→ **What to produce**
All entries below are to be reproduced precisely as they stand, without the pictures.

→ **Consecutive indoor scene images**
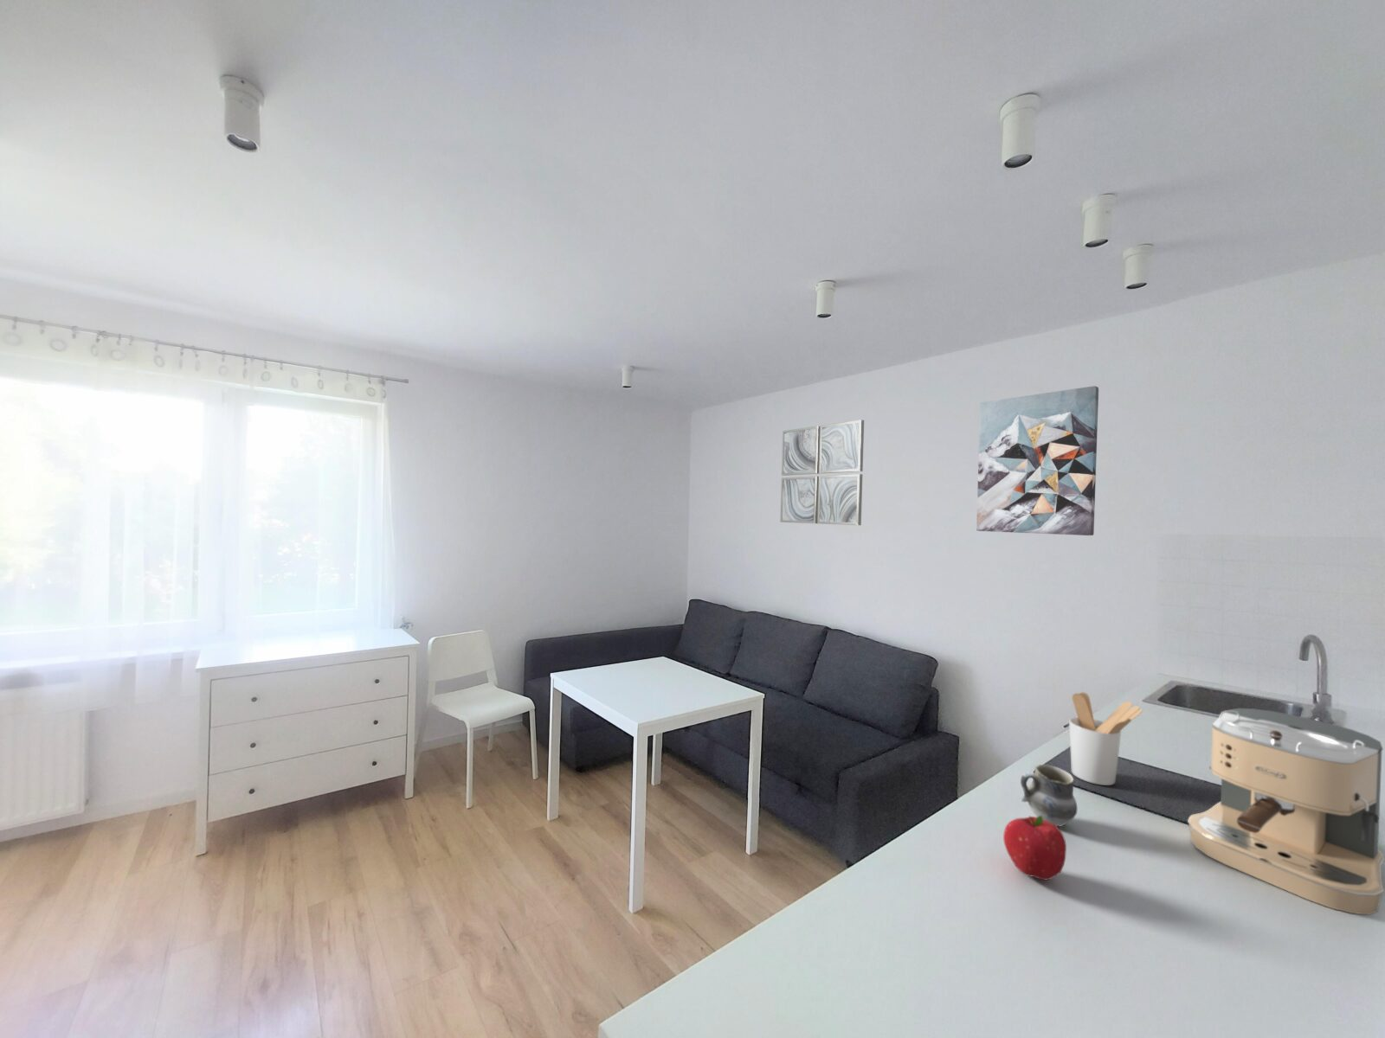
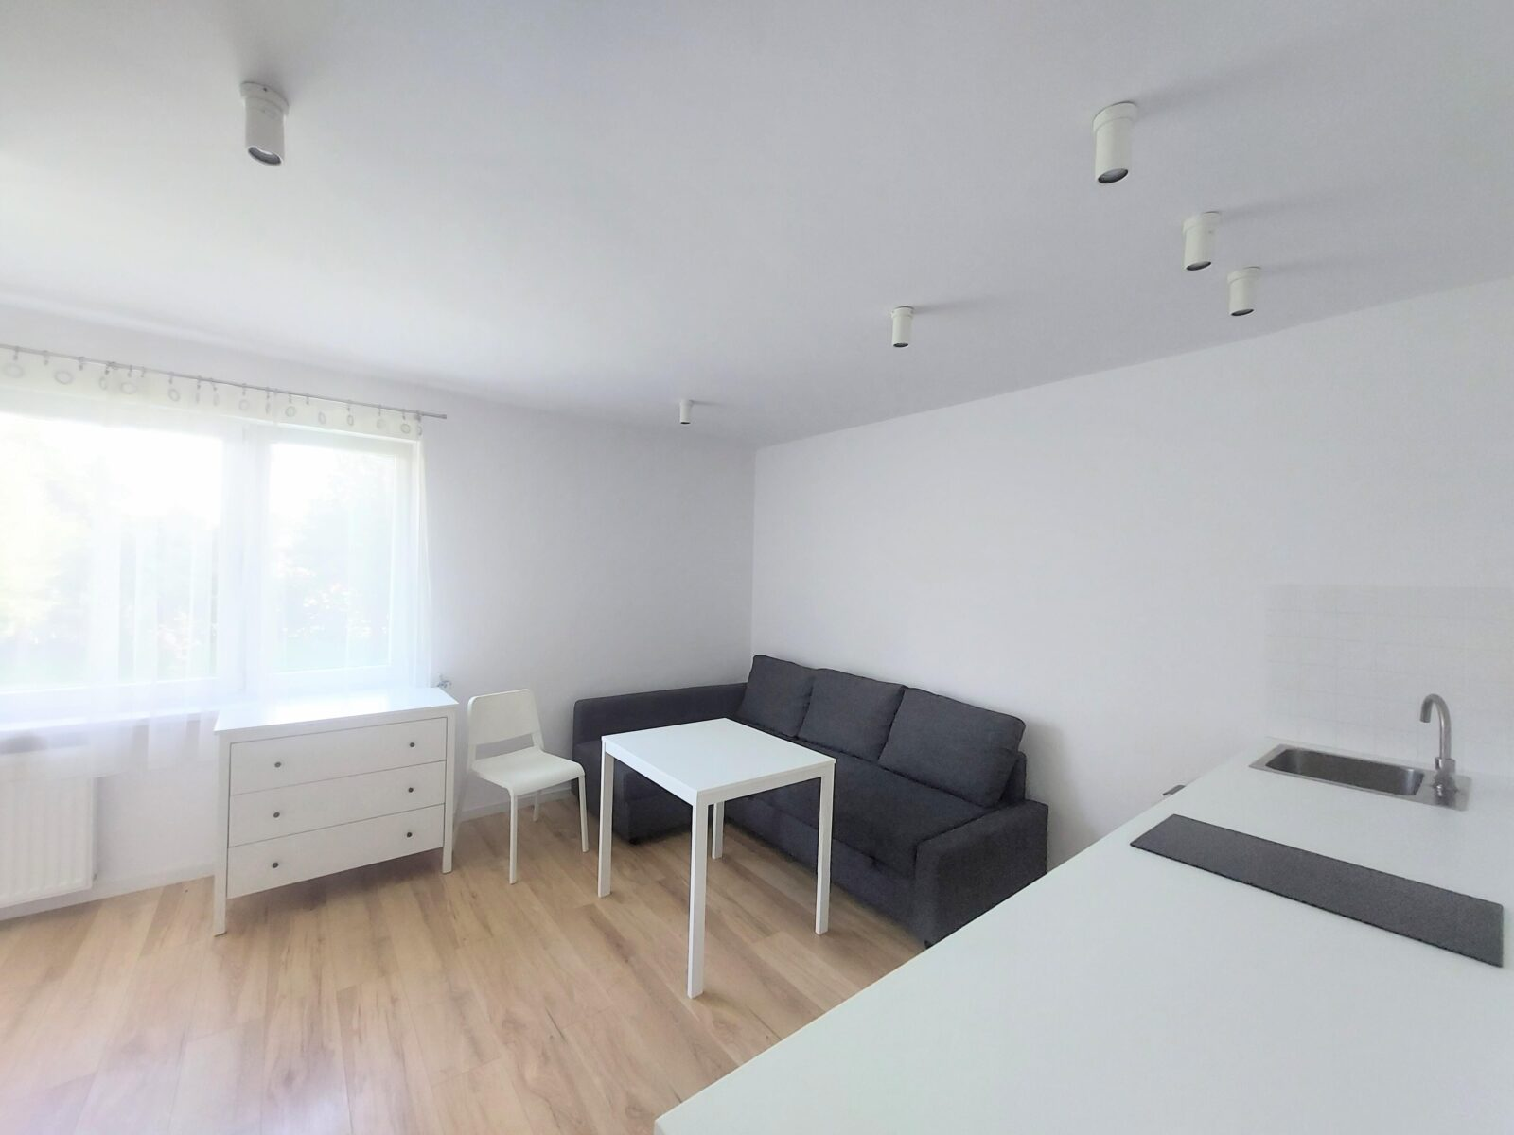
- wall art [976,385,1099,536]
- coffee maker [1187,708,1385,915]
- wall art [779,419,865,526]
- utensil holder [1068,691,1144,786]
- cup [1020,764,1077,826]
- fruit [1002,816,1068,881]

→ **Output of the exercise**
- wall art [976,385,1099,536]
- coffee maker [1187,708,1385,915]
- wall art [779,419,865,526]
- utensil holder [1068,691,1144,786]
- cup [1020,764,1077,826]
- fruit [1002,816,1068,881]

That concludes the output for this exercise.